What Constitutes “Success” for Bill Belichick’s Brady-Less Patriots in 2020?

For the first time in nearly two decades, Bill Belichick will have a new starting quarterback

August 27, 2020 5:57 am
Head coach Bill Belichick of the New England Patriots during training camp.
Head coach Bill Belichick of the New England Patriots during training camp.

Over the next six weeks, we’ll be preparing for the kickoff of the 2020 NFL season on September 10 by attempting to answer the most important question facing all 32 of the league’s franchises in order of their 2019 finish, from worst to first. Today’s team: the Patriots.

No. 11: New England Patriots
2019 Record: 12-4

Points For: 420 – Points Against: 225
Projected 2020 Over/Under Win Total: 9

The numbers facing Bill Belichick to start the 2020 season do not look great: eight player opt-outs (most in the NFL), seven games against 2019 playoff teams (including both Super Bowl participants from last season) and zero Tom Bradys on the roster. Setting aside the fact that Belichick will be relying on a new starting quarterback for the first time in nearly two decades, those first two numbers should make an already-difficult job that much tougher.

The Patriots, who lost four of their last six games after a 10-1 start and were bounced from the playoffs over Wild Card weekend by the Tennessee Titans, lost a number of key defensive pieces, like edge pass-rusher Kyle Van Noy (Miami), linebacker Jamie Collins (Detroit), defensive tackle Danny Shelton (Detroit) and safety Duron Harmon (Detroit) during the offseason, and have also seen longtime starters like linebacker Dont’a Hightower and safety Patrick Chung opt out of 2020 due to COVID-19 concerns.

New England should still have a strong defense despite the losses, as their greatest strength — a secondary anchored by reigning Defensive Player of the Year Stephon Gilmore — remains largely intact.

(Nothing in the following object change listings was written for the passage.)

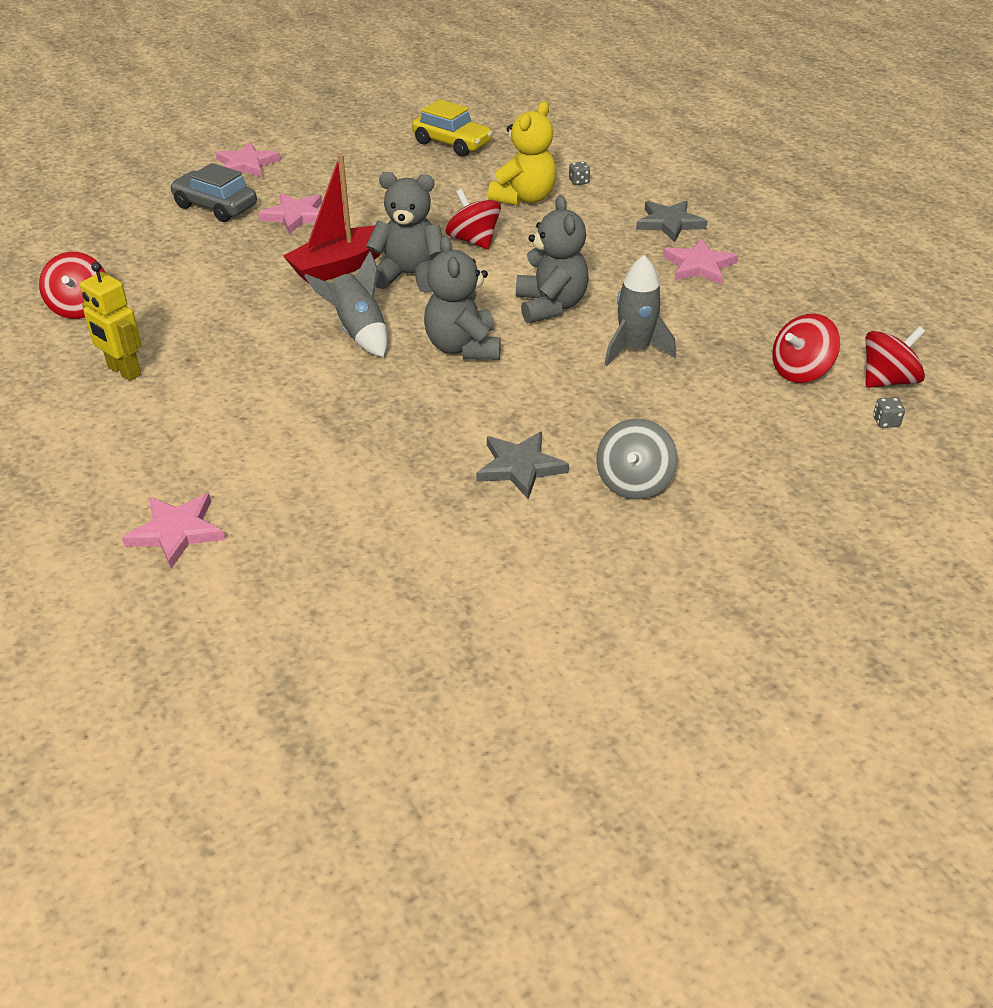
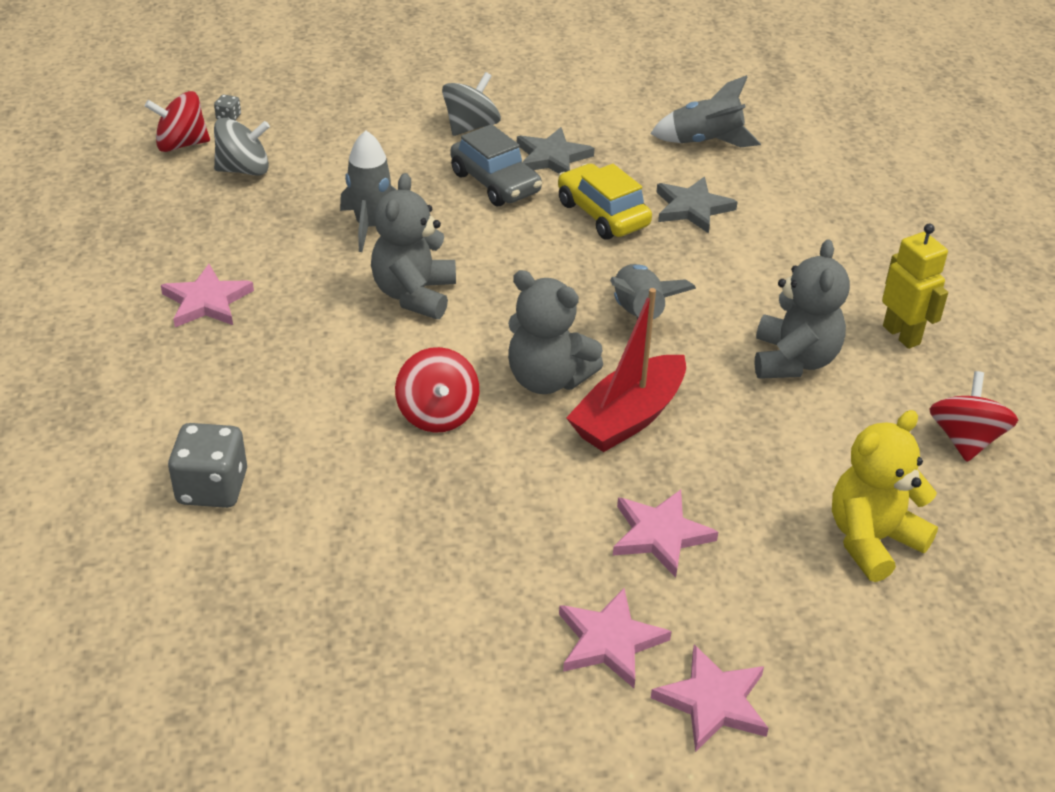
camera: 160 degrees left, 0 degrees up
pink star [122,493,225,569] -> pink star moved to [559,588,671,688]
grey car [170,163,257,222] -> grey car moved to [450,124,542,206]
red boat [283,154,381,283] -> red boat turned 150 degrees clockwise [566,288,686,452]
yellow car [412,99,493,156] -> yellow car moved to [558,163,652,240]
grey teddy bear [424,236,501,360] -> grey teddy bear moved to [754,239,850,379]
yellow teddy bear [488,101,556,206] -> yellow teddy bear moved to [832,410,938,582]
grey dice [569,162,590,185] -> grey dice [168,423,247,508], size x2.28
grey star [636,200,707,242] -> grey star moved to [656,177,738,234]
red spinning top [772,313,840,383] -> grey spinning top [214,118,270,176]
none -> grey rocket [650,75,761,147]

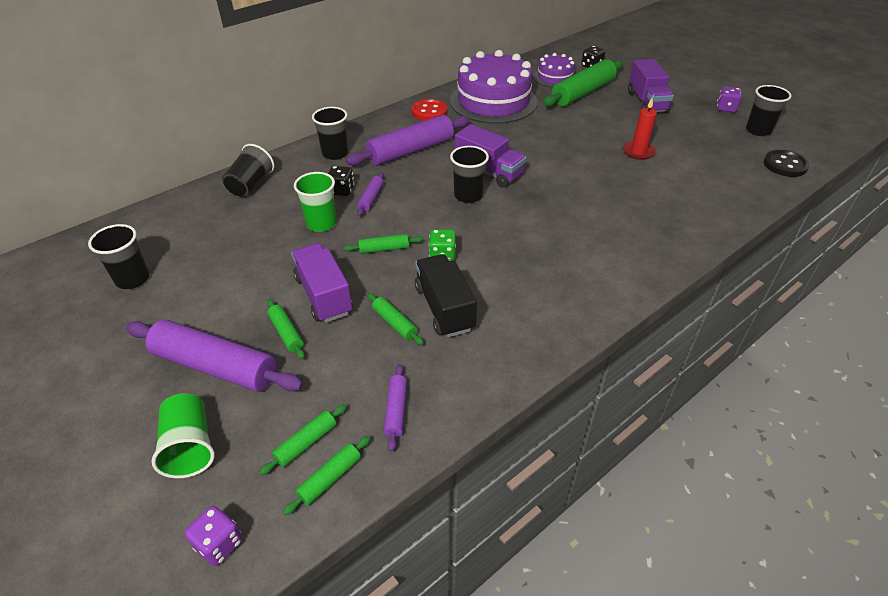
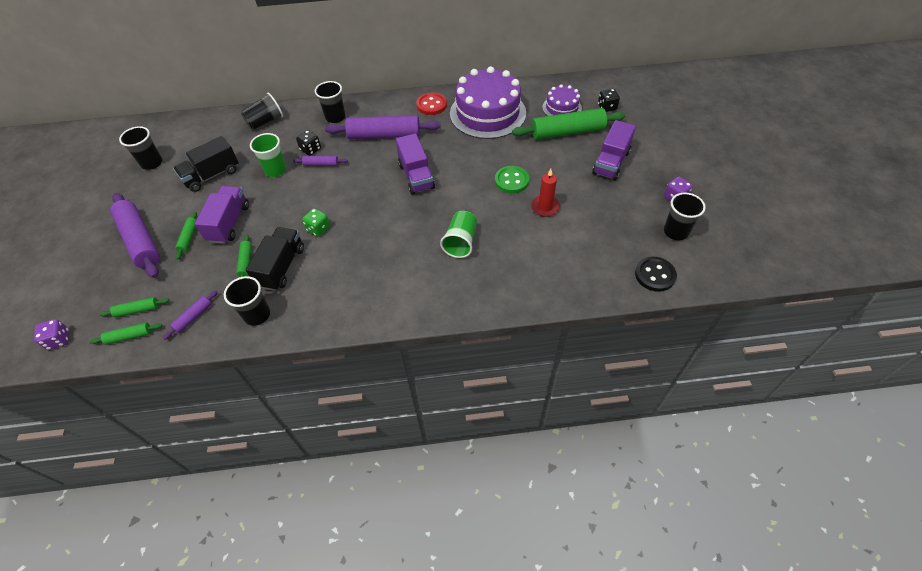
camera: 35 degrees right, 10 degrees up
green cup [151,394,215,478] -> green cup moved to [440,211,477,258]
green rolling pin [344,234,423,254] -> none
purple rolling pin [357,173,384,216] -> purple rolling pin turned 45 degrees clockwise [293,156,348,166]
black cup [450,146,489,203] -> black cup moved to [224,276,270,326]
none -> black truck [173,136,239,192]
none -> green button [495,166,529,193]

Still, the unit will have to contend with a number of top-tier offenses this season, including the Chiefs, Ravens, 49ers, Texans and Rams.

New England allowed a league-best 14.1 points last season, but due to the losses on defense and playing what projects to be the NFL’s hardest schedule, that number is almost certainly going to rise. To compensate, a New England offense that struggled badly down the stretch last season is going to have to find a way to replenish the 26.1 points they averaged last year with Brady under center.

If there’s a football coach in the world who can figure out how to make that happen, it’s Belichick, but there are some more numbers that are not in his favor.

A losing coach during his five years in Cleveland and the year-plus in New England before Brady was forced into action through an injury to Drew Bledsoe, Belichick is just 54-63 (0.46 winning percentage) in regular-season games without his now-departed starting quarterback.

And while Belichick has had success in New England without Brady — a Matt Cassel-quarterbacked team posted an 11-5 record in 2008, and the Patriots went 3-1 without their longtime QB when he was suspended in 2016 — the Hoodie’s overall record without his 43-year-old superstar suggests he will struggle to find the win column this year.

The addition of former MVP Cam Newton, who is expected to be the starter over second-year quarterback Jarrett Stidham, may help soften the blow of losing Brady, but the former Carolina QB missed all but two games last year due to a foot injury that could always resurface. (He’s also lost his last eight NFL starts, for those counting.) The upside of Newton is undeniable and almost definitely gives Belichick and the Pats the best shot to win, but there is risk in play as well.

With Newton at quarterback and a pass-catching corps comprised of Edelman, veteran Mohamed Sanu, 2019 first-round pick. N’Keal Harry, and rookie third-round tight ends Devin Asiasi and Dalton Keene, the Patriots will likely turn to a run-heavy attack using former-first rounder Sony Michel, veteran Rex Burkhead, second-year back Damien Harris and former bellcow Lamar Miller to pound the rock.

There’s precedent to suggest this system could work: in their 13-3 win over the Rams at Super Bowl LIII, the Patriots controlled the game by running the ball, grinding down the clock and relying on their defense to gut out a historically low-scoring championship. It seems likely Belichick will opt to use that same approach, or a slight variant of it, to win games in 2020.

For the sake of Belichick’s legacy as a coach, he’d better hope it works and the team can add to their streak of 11 consecutive division titles (matched in the NFL, MLB, NBA and NHL by only the 1995-2005 Atlanta Braves).

If it doesn’t, no one is going to remember how tough New England’s schedule is or how many players the Patriots lost due to the pandemic. All they’ll remember is that when Belichick was forced into coaching without Brady, his record reverted back to what it was before he lucked into drafting the greatest sixth-round pick in the history of any sport.

And he’ll have no one to thank, or blame, but himself.